Excerpt to read:
--

Types of languages

Depending slightly on how you define a language, there are around 6000 in the world.  And they are all different.


Why is this important?

Knowing something about the languages your learners speak is helpful in a number of ways.
How many people speak it?

See if you can identify five of the world's language spoken by the most people.
Other estimates will vary and these figures are not precise.  French and German appear in many lists of the top 10 and are certainly in the top 20.


Classifying languages

There are fewer ways to classify languages than there are languages but still rather a lot, unfortunately.
Because this site is concerned with English language teaching rather than theoretical linguistics, we will be taking a simple and rather loose approach.
Be assured that if you want to learn more, there is plenty of literature in the field of language typology to keep you amused.


Families of languages

The most obvious way to classify languages is to consider where they are spoken and how they relate to each other.
The results of such research are often interesting and colourful maps of the world or regions with languages shown in terms of their affinities and where they are spoken.  Here's one, for example:

language family map

We can, in fact, take a broader brush and locate these major groups:

Amerindian languages
are indigenous to North and South America.
This is no longer considered a family of related languages but is the term used to describe all American languages, north and south, and includes, therefore, enormous variety.  Examples are Na-Dene, Chinook, Totonac and Yamana.
Hamito-Semitic languages
are indigenous to North and North-East Africa and the Middle East and this group is sometimes called Afro-Asiatic.  There are some 350 languages in this group, spoken by around 350 million people.  Examples are Hausa, Amharic, Berber, Arabic, Hebrew, Somali and Cushitic.

--

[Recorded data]

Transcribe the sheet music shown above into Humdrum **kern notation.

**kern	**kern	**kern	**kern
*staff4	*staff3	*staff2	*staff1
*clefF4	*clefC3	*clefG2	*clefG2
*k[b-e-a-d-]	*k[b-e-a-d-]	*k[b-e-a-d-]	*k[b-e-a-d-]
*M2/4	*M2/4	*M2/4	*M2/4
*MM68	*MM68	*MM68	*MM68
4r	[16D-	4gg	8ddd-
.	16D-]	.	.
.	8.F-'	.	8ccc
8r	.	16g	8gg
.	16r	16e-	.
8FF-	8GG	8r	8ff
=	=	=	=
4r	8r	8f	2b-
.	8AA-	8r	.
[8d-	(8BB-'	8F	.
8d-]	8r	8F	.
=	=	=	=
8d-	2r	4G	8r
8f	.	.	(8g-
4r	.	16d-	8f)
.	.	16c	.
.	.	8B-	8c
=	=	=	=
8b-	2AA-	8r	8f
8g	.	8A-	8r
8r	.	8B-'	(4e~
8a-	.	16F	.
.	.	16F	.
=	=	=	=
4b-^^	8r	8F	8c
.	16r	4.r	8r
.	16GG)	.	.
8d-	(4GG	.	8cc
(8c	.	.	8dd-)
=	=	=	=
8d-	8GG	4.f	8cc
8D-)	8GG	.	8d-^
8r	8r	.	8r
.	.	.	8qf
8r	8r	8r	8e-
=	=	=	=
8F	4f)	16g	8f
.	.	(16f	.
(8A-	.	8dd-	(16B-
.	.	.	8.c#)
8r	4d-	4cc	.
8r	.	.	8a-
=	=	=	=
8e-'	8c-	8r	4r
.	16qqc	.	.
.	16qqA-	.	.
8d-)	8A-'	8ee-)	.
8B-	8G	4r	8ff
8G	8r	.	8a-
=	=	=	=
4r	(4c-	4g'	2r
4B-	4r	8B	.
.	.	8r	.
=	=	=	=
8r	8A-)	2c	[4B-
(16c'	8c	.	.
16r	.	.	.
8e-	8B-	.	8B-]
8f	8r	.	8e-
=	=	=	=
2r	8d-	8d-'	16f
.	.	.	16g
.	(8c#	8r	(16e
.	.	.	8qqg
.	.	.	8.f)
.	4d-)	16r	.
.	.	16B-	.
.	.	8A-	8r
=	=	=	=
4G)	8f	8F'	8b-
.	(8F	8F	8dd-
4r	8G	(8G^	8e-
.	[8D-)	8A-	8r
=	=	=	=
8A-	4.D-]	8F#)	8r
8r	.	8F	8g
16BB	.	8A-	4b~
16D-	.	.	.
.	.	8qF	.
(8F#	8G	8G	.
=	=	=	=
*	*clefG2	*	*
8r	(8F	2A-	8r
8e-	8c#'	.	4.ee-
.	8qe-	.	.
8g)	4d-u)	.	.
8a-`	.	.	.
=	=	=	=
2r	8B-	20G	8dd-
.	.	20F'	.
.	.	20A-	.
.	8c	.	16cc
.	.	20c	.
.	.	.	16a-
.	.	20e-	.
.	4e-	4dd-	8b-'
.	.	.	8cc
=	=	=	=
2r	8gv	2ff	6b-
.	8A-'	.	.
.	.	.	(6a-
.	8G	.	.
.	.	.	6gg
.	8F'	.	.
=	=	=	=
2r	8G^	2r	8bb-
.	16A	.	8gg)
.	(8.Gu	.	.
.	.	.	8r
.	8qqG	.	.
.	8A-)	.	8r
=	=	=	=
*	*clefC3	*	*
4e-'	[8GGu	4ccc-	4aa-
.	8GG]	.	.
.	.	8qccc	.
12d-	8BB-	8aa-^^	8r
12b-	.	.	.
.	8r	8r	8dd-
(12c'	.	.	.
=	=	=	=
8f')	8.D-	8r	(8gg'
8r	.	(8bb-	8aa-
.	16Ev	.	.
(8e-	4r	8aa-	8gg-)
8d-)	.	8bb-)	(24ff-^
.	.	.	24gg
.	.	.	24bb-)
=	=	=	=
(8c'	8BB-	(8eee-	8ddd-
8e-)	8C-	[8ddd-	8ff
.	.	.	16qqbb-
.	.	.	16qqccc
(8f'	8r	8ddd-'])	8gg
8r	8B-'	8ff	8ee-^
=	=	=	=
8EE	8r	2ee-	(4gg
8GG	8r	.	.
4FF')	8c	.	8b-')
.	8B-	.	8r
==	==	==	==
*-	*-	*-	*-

--

Given task:
Can you reproduce, word for word, the part of the text on types of languages that begins at the words "Other estimates will" and stops after the words "keep you amused."?

Solution below:
Other estimates will vary and these figures are not precise.  French and German appear in many lists of the top 10 and are certainly in the top 20.


Classifying languages

There are fewer ways to classify languages than there are languages but still rather a lot, unfortunately.
Because this site is concerned with English language teaching rather than theoretical linguistics, we will be taking a simple and rather loose approach.
Be assured that if you want to learn more, there is plenty of literature in the field of language typology to keep you amused.